Task requirements:
Go through the lines below and copy each one that holds the string "LIST".

Data under study:

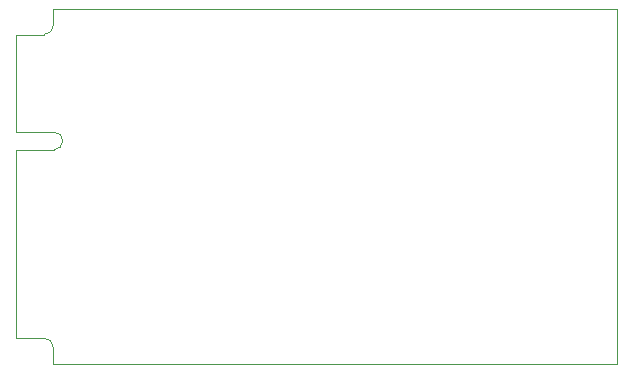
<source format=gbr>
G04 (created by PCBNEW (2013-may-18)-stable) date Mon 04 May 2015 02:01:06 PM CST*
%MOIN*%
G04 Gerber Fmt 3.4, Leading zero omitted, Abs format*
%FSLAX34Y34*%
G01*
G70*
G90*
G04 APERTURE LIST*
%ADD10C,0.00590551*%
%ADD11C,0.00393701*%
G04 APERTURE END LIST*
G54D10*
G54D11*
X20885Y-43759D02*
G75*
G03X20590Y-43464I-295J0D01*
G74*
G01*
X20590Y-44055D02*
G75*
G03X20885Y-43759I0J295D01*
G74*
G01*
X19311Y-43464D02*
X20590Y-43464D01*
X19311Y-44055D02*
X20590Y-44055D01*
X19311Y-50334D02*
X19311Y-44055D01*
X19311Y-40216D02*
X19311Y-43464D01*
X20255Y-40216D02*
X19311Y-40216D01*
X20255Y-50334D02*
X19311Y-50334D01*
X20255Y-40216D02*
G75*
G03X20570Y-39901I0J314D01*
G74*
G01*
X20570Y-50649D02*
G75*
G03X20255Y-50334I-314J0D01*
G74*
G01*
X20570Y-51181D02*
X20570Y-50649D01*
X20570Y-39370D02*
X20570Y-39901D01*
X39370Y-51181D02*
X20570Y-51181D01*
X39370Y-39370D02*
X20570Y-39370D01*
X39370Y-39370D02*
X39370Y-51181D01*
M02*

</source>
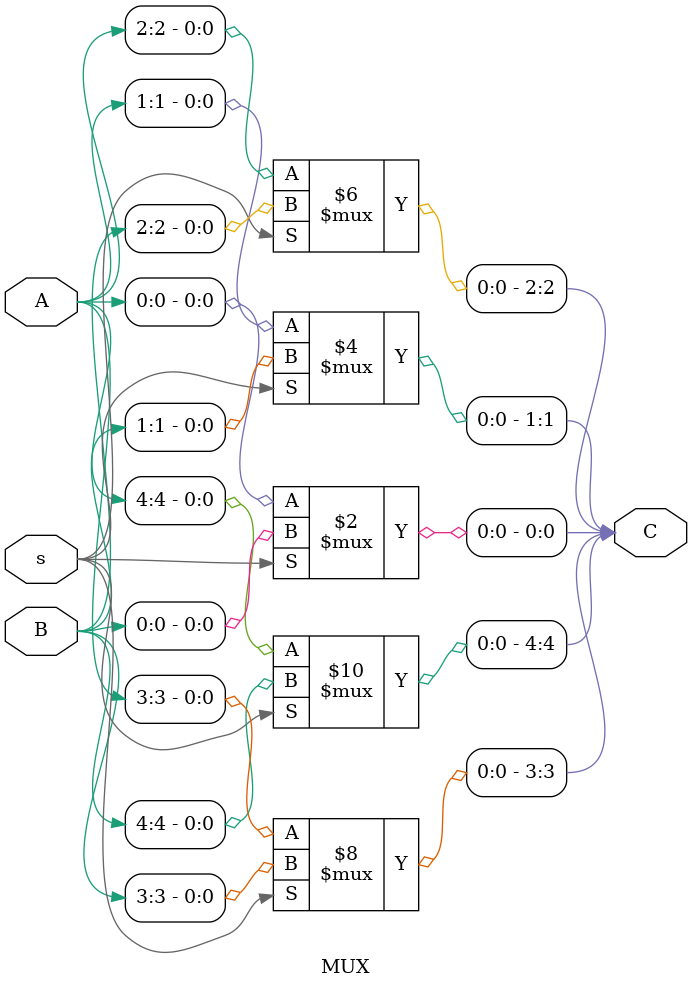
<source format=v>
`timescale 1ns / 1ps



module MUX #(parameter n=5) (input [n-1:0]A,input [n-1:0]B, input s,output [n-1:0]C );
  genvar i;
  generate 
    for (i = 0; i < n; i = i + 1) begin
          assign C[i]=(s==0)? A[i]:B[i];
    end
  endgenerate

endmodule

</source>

Result of the task:
G04 APERTURE LIST*
G04 APERTURE END LIST*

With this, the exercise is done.